A brief discussion of characteristics, differential diagnosis, and treament of PLME is in order. A polymorphic light eruption is the most common photodermatosis. Characteristics include:

  • Typically presents with pruritic, (occasionally stinging), commonly symmetrical non-scarring, erythematous papules (most common), papulovesicles, or plaques. As the name implies, clinical manifestations of polymorphous light eruption (PMLE) vary. Different morphologies may appear, but, usually only one morphology dominates in a given individual. In African Americans, a variant of PMLE with pinpoint papules (1-2 mm) can be observed on sun-exposed areas, sparing the face and flexural surfaces.
  • It is light induced and occurs on sun-exposed skin (e.g., upper chest, arms).
  • The onset of the disease is sudden, occurring within hours to days of sun exposure and resolve completely over several days to a week without scarring. Symptoms are typically worse in the spring and early summer and decrease in severity as the summer progresses before disappearing completely in the winter.

Although most authorities now consider UV-A light as the causative factor, UV-B, or even visible light, have been implicated in the development of polymorphous light eruption (PMLE) eruption.

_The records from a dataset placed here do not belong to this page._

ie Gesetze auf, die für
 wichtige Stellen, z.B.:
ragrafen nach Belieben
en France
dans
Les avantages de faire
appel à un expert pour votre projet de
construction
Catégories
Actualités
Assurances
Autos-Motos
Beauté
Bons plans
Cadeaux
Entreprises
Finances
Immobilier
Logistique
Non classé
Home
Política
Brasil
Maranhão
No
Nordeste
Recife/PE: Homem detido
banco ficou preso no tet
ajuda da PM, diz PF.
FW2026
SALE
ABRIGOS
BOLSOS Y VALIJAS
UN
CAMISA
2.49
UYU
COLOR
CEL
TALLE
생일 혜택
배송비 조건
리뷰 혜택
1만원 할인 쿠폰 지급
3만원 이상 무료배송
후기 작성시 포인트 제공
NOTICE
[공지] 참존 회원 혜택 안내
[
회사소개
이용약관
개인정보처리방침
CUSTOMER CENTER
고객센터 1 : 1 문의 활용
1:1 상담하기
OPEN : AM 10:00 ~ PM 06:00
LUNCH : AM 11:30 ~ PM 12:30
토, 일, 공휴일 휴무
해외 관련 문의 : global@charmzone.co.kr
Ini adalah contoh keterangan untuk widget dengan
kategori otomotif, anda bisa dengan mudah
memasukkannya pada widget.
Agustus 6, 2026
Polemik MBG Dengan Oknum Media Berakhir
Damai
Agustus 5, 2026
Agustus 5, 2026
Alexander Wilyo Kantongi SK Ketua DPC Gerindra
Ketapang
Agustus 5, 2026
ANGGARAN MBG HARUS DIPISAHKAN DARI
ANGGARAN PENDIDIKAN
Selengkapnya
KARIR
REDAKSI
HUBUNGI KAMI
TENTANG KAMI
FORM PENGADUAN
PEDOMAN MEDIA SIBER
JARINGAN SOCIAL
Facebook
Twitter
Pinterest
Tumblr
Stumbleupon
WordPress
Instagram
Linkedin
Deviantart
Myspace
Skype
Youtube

It is important to exclude other photodermatoses when diagnosing this condition. The differential diagnosis includes:

  • Photocontact dermatitis, which occurs 1-2 days after exposure to sun and an inciting agent in a sensitized individual (this can be diagnosed by a photo patch test).
  • Phototoxicity which occurs within hours of sun exposure and is characterized by a sunburned-like appearance which can occur with some medications (e.g. doxycycline)
  • Photosensitive rash in systemic lupus and cutaneous lupus erythematosus
  • Erythropoietic Protoporphyria
  • Juvenile spring eruption which occurs in children and young adults, typically affecting the helices of the ears
  • Actinic prurigo characterized by pruritic papulonodules, cheilitis, crusts, and lichenification, which can occur in both sun exposed and non-exposed areas often first appearing in childhood
  • Chronic actinic dermatitis, which usually occurs in older adults with a male to female predominance characterized by eczematous patches and lichenification in sun exposed areas frequently with palmoplantar involvement

Treatment:

  • Prophylactic therapy including avoiding sun exposure, wearing protective clothing and using sunscreen is the mainstay of therapy in PMLE. Sunscreens with high sun protection factor (SPF) values are not protective against UV-A–induced PMLE.
  • Prophylactic phototherapy or photo chemotherapy at the beginning of spring for several weeks may prevent flare-ups throughout the summer.
  • When preventive measures and light therapy fail, is ineffective or contraindicated, topical corticosteroids may be useful but not without risk. Antihistamines may help with pruritus. Systemic steroids may be needed to suppress acute flares or extensive generalized eruption.
  • Other therapies that have been tried are antimalarials, beta-carotene, nicotinamide, oral vitamin E supplementation (400 IU), azathioprine, and thalidomide.